Twilight star Robert Pattinson is having a blockbuster 2019. Not only is he receiving plaudits for his performance in Robert Eggers' The Lighthouse, but he also secured the coveted role of the Dark Knight in Matt Reeves' The Batman. To top it all off, Pattinson is rounding off a sensational year with a part in director Christopher Nolan's upcoming film Tenet.
In an interview with Variety, Pattinson revealed that he broached the topic of Batman with Nolan already. "I was talking about things to do with the Batsuit," he said. "How to get more movements in it."
Naturally, Pattinson is unlikely to divulge the in-depth conversations he might have had with the esteemed filmmaker about the part, but one thing's for certain: Nolan is shaping the third cinematic Batman in a row.
From 2005 to 2012, Nolan oversaw The Dark Knight Trilogy, which starred Christian Bale as the Caped Crusader. The British director brought legitimacy to the comic book movie genre and showed what was possible beyond the films being merely vehicles to peddle toys and merchandise. However, it was 2008's The Dark Knight that made the industry and fans stand up and take notice, as it became the first comic book movie to cross the $1 billion threshold.

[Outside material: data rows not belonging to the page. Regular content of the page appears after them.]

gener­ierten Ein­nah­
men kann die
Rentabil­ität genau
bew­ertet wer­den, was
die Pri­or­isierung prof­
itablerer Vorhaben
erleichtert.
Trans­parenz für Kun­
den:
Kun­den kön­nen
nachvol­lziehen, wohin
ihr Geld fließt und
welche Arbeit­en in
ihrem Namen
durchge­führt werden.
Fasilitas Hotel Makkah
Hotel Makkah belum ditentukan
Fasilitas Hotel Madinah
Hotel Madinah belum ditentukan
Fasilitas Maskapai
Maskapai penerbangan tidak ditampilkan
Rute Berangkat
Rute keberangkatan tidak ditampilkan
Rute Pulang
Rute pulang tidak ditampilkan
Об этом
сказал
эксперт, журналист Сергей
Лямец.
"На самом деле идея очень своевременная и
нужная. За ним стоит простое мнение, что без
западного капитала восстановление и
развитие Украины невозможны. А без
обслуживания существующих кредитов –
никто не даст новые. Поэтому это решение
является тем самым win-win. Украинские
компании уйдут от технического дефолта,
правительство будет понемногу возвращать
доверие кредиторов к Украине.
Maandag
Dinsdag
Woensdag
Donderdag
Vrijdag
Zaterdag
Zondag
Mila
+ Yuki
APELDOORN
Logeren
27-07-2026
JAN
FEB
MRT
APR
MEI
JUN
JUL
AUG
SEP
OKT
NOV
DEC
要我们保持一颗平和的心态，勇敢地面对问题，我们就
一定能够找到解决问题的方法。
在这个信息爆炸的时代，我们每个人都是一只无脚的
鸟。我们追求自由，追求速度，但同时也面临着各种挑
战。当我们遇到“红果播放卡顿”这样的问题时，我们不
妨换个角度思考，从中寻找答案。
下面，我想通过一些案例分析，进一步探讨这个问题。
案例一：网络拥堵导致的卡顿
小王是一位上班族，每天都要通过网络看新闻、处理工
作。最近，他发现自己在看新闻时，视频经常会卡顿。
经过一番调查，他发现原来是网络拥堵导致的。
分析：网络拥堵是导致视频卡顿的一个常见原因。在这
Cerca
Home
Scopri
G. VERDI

Nolan's involvement in DC properties didn't end there. While preparing The Dark Knight Rises, screenwriter David S. Goyer pitched Nolan an idea about a Superman story. The two hatched out a premise and the director took it to the studio for approval. Impressed with the idea, Warner Bros. hired Nolan as a producer and Goyer as the writer for Man of Steel.
Nolan returned as an executive producer on Batman v Superman: Dawn of Justice. The director claimed that he only served an advisory role, but Zack Snyder revealed the bigger part that Nolan had in the movie, including the controversial decision to kill off Superman.
"It was pretty early, and [Christopher] Nolan and I had long conversation about it, a really great, sort of philosophical conversation about it," Snyder told Collider. "He was really cool because he played an amazing devil's advocate about why not to do it, and then in the end was like, 'No you're right, it's better to do it.'"
Judging by Snyder's comments, it's obvious that Nolan didn't just slap his name on the film and hope for a payout. He provided input on all things -- including Batman. While Nolan didn't necessarily handpick Ben Affleck to portray the Dark Knight, he was privy to the casting information and involved in decisions that shaped the character.
"When they told me that Ben [Affleck] was interested in doing it, I thought, 'How thrilling!' This is the guy who just won Best Picture as a director and as an actor," Nolan said to The Daily Beast, "and I thought it would be a great thing that he'd be willing to do this."
It's probable that Nolan's influence on Affleck's Batman and the DC Extended Universe waned as the studio took the reins and interfered in everything. Nonetheless, the director was still a part of crafting "Batfleck" for Warner Bros. and DC.
Now, with Pattinson working closely with him, it's possible that Nolan might provide him with a few pointers and sage advice. Considering how he's no longer involved with DC in any shape or form, his influence might not be as great as before and others will mold the new Batman.
Pattinson respects Nolan, however, so he'll listen to what he tells him and likely take it to heart. Even so, it's uncanny how he's directly/indirectly influenced three Batmen in a row.